Поэтому с чьей стороны совершено преступление в нарушении неприкосновенности?
Священна и неприкосновенна особа Цезаря, которому мы эти прерогативы дали не
добровольно, но по принуждению, после того как он явился в отечество с войском,
после того как он столько и столь до-
163
блестных граждан убил, а власть народных трибунов, которой наши предки в
свободной республике без всякого принуждения присягнули и объявили ее под
заклятием навсегда, эта должность разве не священна и не неприкосновенна? Куда
девались все подати, поступавшие от наших подданных, и где отчеты за них? Кто,
вопреки вашей воле, открыл государственные сокровища и пустил в расход фонд
неприкосновенный и священный, а когда народный трибун этому воспротивился, то
угрожал ему смертью?
139. Но, — продолжал Брут, — какая же клятва может быть еще дана для
обеспечения мира?

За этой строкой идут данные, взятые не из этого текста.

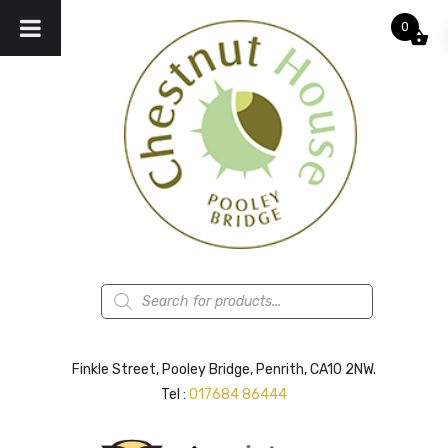
0
Products
search
Finkle Street, Pooley Bridge, Penrith, CA10 2NW.
Tel :
017684 86444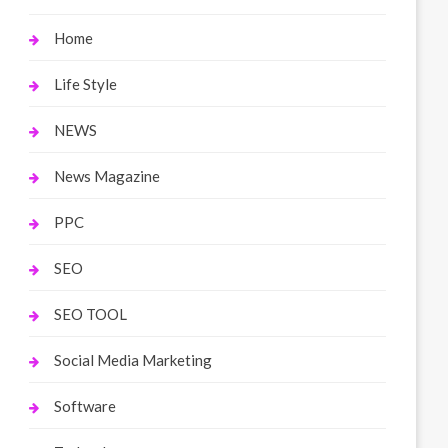
Home
Life Style
NEWS
News Magazine
PPC
SEO
SEO TOOL
Social Media Marketing
Software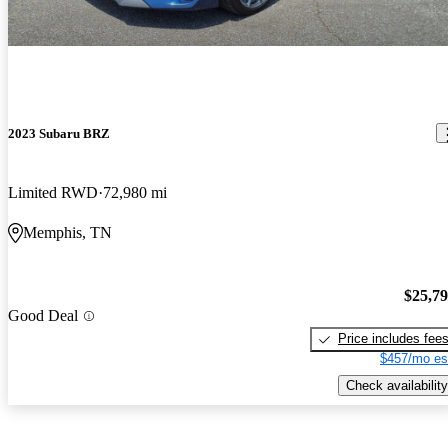
2023 Subaru BRZ
Limited RWD
72,980 mi
Memphis, TN
$25,7
Good Deal
Price includes fee
$457/mo es
Check availability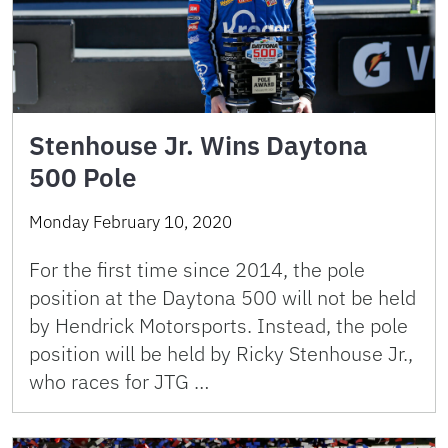
Stenhouse Jr. Wins Daytona
500 Pole
Monday February 10, 2020
For the first time since 2014, the pole
position at the Daytona 500 will not be held
by Hendrick Motorsports. Instead, the pole
position will be held by Ricky Stenhouse Jr.,
who races for JTG …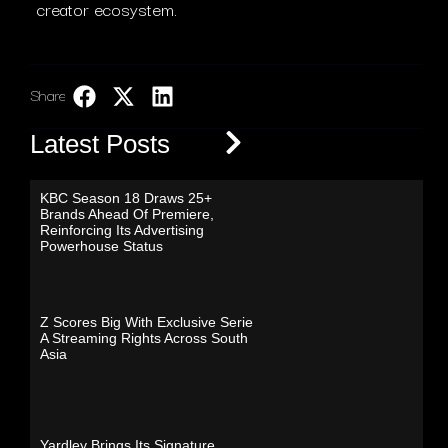
creator ecosystem.
Share:
LinkedIn
Latest Posts
KBC Season 18 Draws 25+
Brands Ahead Of Premiere,
Reinforcing Its Advertising
Powerhouse Status
Z Scores Big With Exclusive Serie
A Streaming Rights Across South
Asia
Yardley Brings Its Signature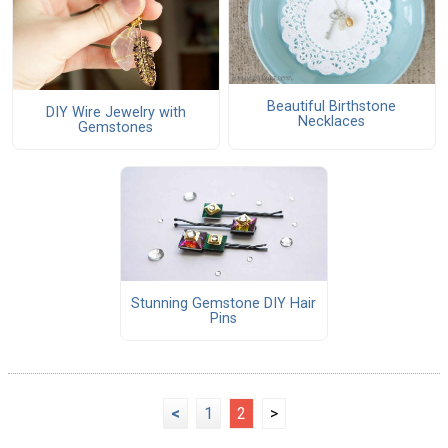
Beautiful Birthstone
DIY Wire Jewelry with
Necklaces
Gemstones
Stunning Gemstone DIY Hair
Pins
<
1
2
>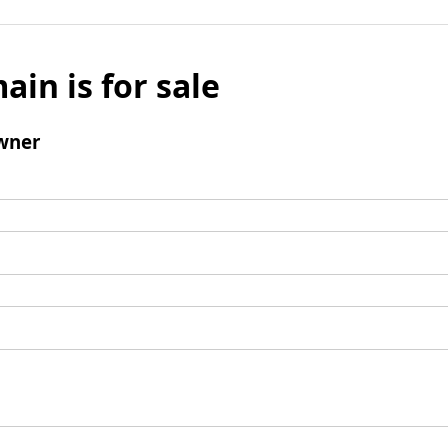
ain is for sale
wner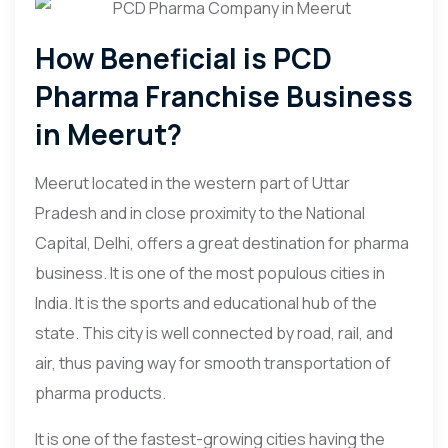
How Beneficial is PCD
Pharma Franchise Business
in Meerut?
Meerut located in the western part of Uttar
Pradesh and in close proximity to the National
Capital, Delhi, offers a great destination for pharma
business. It is one of the most populous cities in
India. It is the sports and educational hub of the
state. This city is well connected by road, rail, and
air, thus paving way for smooth transportation of
pharma products.
It is one of the fastest-growing cities having the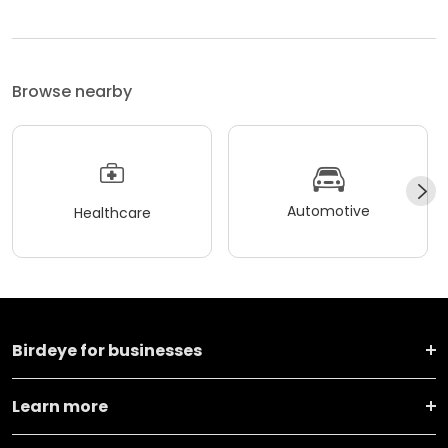
Browse nearby
Automotive
Healthcare
Birdeye for businesses
Learn more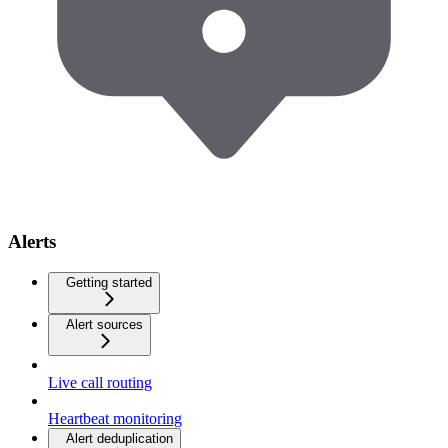
Alerts
Getting started
Alert sources
Live call routing
Heartbeat monitoring
Alert deduplication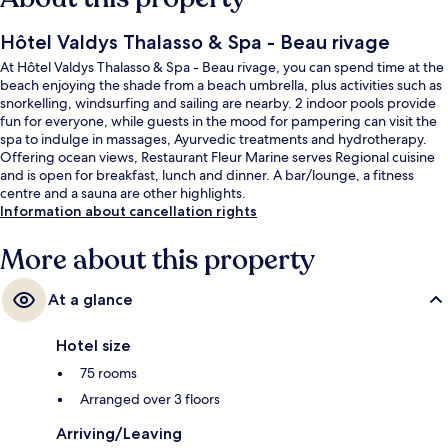
Hôtel Valdys Thalasso & Spa - Beau rivage
At Hôtel Valdys Thalasso & Spa - Beau rivage, you can spend time at the
beach enjoying the shade from a beach umbrella, plus activities such as
snorkelling, windsurfing and sailing are nearby. 2 indoor pools provide
fun for everyone, while guests in the mood for pampering can visit the
spa to indulge in massages, Ayurvedic treatments and hydrotherapy.
Offering ocean views, Restaurant Fleur Marine serves Regional cuisine
and is open for breakfast, lunch and dinner. A bar/lounge, a fitness
centre and a sauna are other highlights.
Information about cancellation rights
More about this property
At a glance
Hotel size
75 rooms
Arranged over 3 floors
Arriving/Leaving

Если никто не присвоит себе власть тирана, клятв не
потребуется. Наши отцы в ней не нуждались никогда. Если же кто-либо другой
будет стремиться к тирании, — римлянин не может быть верным по отношению к
тиранну, не может ему и присягать. Это мы заявляем, находясь еще в опасности, и
об этом мы в интересах отечества будем заявлять и впредь: ведь когда мы
находились у Цезаря в почете и безопасности, мы тоже предпочитали отечество
собственному почету.
На нас, стремясь вас возбудить против нас, возводится еще клевета по поводу
колоний. Если кто-нибудь из тех, кто уже поселен в колониях, или из тех, кому
предстоит еще поселиться, присутствует здесь, сделайте одолжение, откликнитесь».